Trevor, the World's Loneliest Duck, Has Died As He Lived — Alone in a Puddle
Trevor, the only duck on the Pacific island of Niue, stands near his cozy puddle home. Trevor was reportedly named after New Zealand parliamentary speaker Trevor Mallard.
Credit: @thepuddleniueisland/Facebook

Live Science is sad to report that Trevor the mallard, billed by some as the "world's loneliest duck," has died as he lived — alone in a puddle.

Known as the only duck on the small west Pacific island of Niue (population around 1,600), Trevor was found dead in the roadside puddle he called home on Friday (Jan. 25) after being attacked by a dog, according to sources close to the duck.

Trevor rose to modest internet fame in 2018 after an editor from The New Zealand Herald crossed paths with the bird during a visit to the rocky Niue island, which is located about 1,500 miles (2,400 kilometers) northeast of New Zealand. Trevor is said to have arrived there mysteriously one day after a storm separated him from his flock, making him the island's sole duck. It isn't known if he "flew" over from New Zealand or another island.

With Niue's jagged limestone cliffs providing few duck-worthy dwellings, Trevor took up residence in a small roadside puddle, where he became as much a landmark as an ersatz island mascot.

"Someone giving directions told me to 'turn right after the duck,'" Claire Trevett, an editor at The New Zealand Herald, wrote in September 2018.

According to Trevett, locals took turns bringing food to Trevor while the island fire department occasionally refilled his puddle with fresh water.
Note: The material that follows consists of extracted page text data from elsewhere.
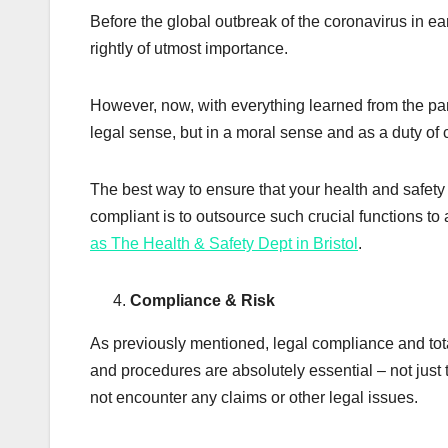
Before the global outbreak of the coronavirus in ea
rightly of utmost importance.
However, now, with everything learned from the pan
legal sense, but in a moral sense and as a duty of 
The best way to ensure that your health and safety 
compliant is to outsource such crucial functions to 
as The Health & Safety Dept in Bristol
.
Compliance & Risk
As previously mentioned, legal compliance and tota
and procedures are absolutely essential – not just 
not encounter any claims or other legal issues.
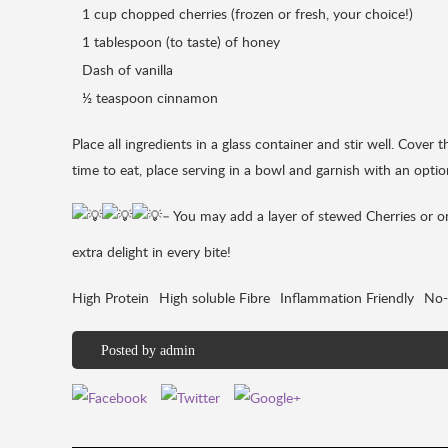
1 cup chopped cherries (frozen or fresh, your choice!)
1 tablespoon (to taste) of honey
Dash of vanilla
½ teaspoon cinnamon
Place all ingredients in a glass container and stir well. Cover 
time to eat, place serving in a bowl and garnish with an optio
– You may add a layer of stewed Cherries or one
extra delight in every bite!
High Protein
High soluble Fibre
Inflammation Friendly
No-
Posted by
admin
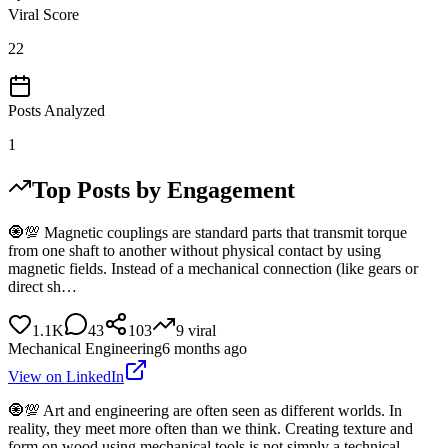
Viral Score
22
Posts Analyzed
1
Top Posts by Engagement
🧿💯 Magnetic couplings are standard parts that transmit torque
from one shaft to another without physical contact by using
magnetic fields. Instead of a mechanical connection (like gears or
direct sh…
1.1K
43
103
9
viral
Mechanical Engineering
6 months ago
View on LinkedIn
🧿💯 Art and engineering are often seen as different worlds. In
reality, they meet more often than we think. Creating texture and
form on wood using mechanical tools is not simply a technical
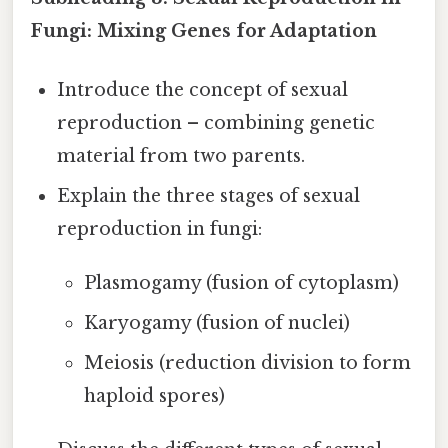
Fungi: Mixing Genes for Adaptation
Introduce the concept of sexual
reproduction – combining genetic
material from two parents.
Explain the three stages of sexual
reproduction in fungi:
Plasmogamy (fusion of cytoplasm)
Karyogamy (fusion of nuclei)
Meiosis (reduction division to form
haploid spores)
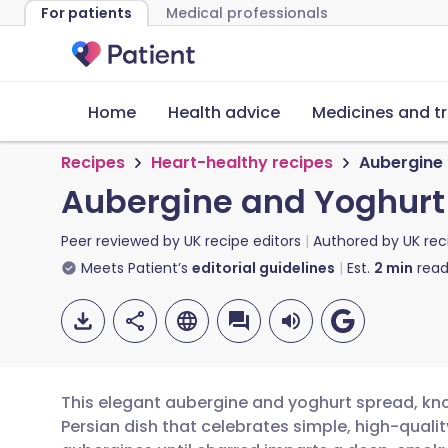
For patients
Medical professionals
Home
Health advice
Medicines and t
Recipes
Heart-healthy recipes
Aubergine 
Aubergine and Yoghurt
Peer reviewed by
UK recipe editors
Authored by
UK rec
Meets Patient’s
editorial guidelines
Est.
2
min
read
This elegant aubergine and yoghurt spread, kno
Persian dish that celebrates simple, high-quality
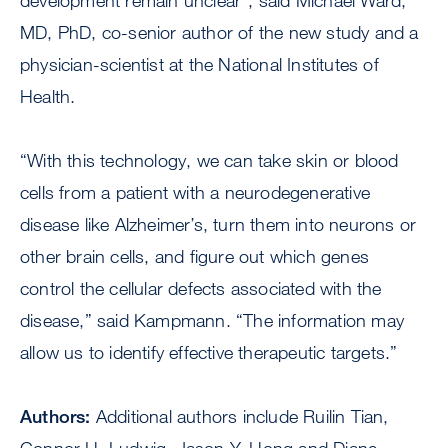
development remain unclear”, said Michael Ward,
MD, PhD, co-senior author of the new study and a
physician-scientist at the National Institutes of
Health.
“With this technology, we can take skin or blood
cells from a patient with a neurodegenerative
disease like Alzheimer’s, turn them into neurons or
other brain cells, and figure out which genes
control the cellular defects associated with the
disease,” said Kampmann. “The information may
allow us to identify effective therapeutic targets.”
Authors:
Additional authors include Ruilin Tian,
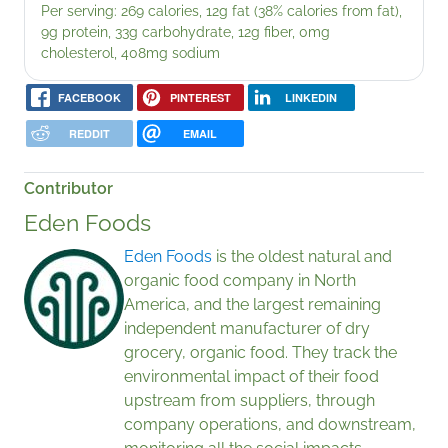
Per serving: 269 calories, 12g fat (38% calories from fat),
9g protein, 33g carbohydrate, 12g fiber, 0mg
cholesterol, 408mg sodium
FACEBOOK
PINTEREST
LINKEDIN
REDDIT
EMAIL
Contributor
Eden Foods
Eden Foods
is the oldest natural and
organic food company in North
America, and the largest remaining
independent manufacturer of dry
grocery, organic food. They track the
environmental impact of their food
upstream from suppliers, through
company operations, and downstream,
In adorable Disney fashion, Trevor the Lonely Duck even struck up relationships with several other local birds.

"He captured many hearts and even the rooster, the chicken and the weka were looking a little forlorn today wandering around the near-dry puddle," Rae Findlay, chief executive of the Niue Chamber of Commerce and the manager of Trevor's Facebook fan page, told Australian news site

RIP, Trevor. May you meet many a celebrity quacker in duck heaven and be lonely no more.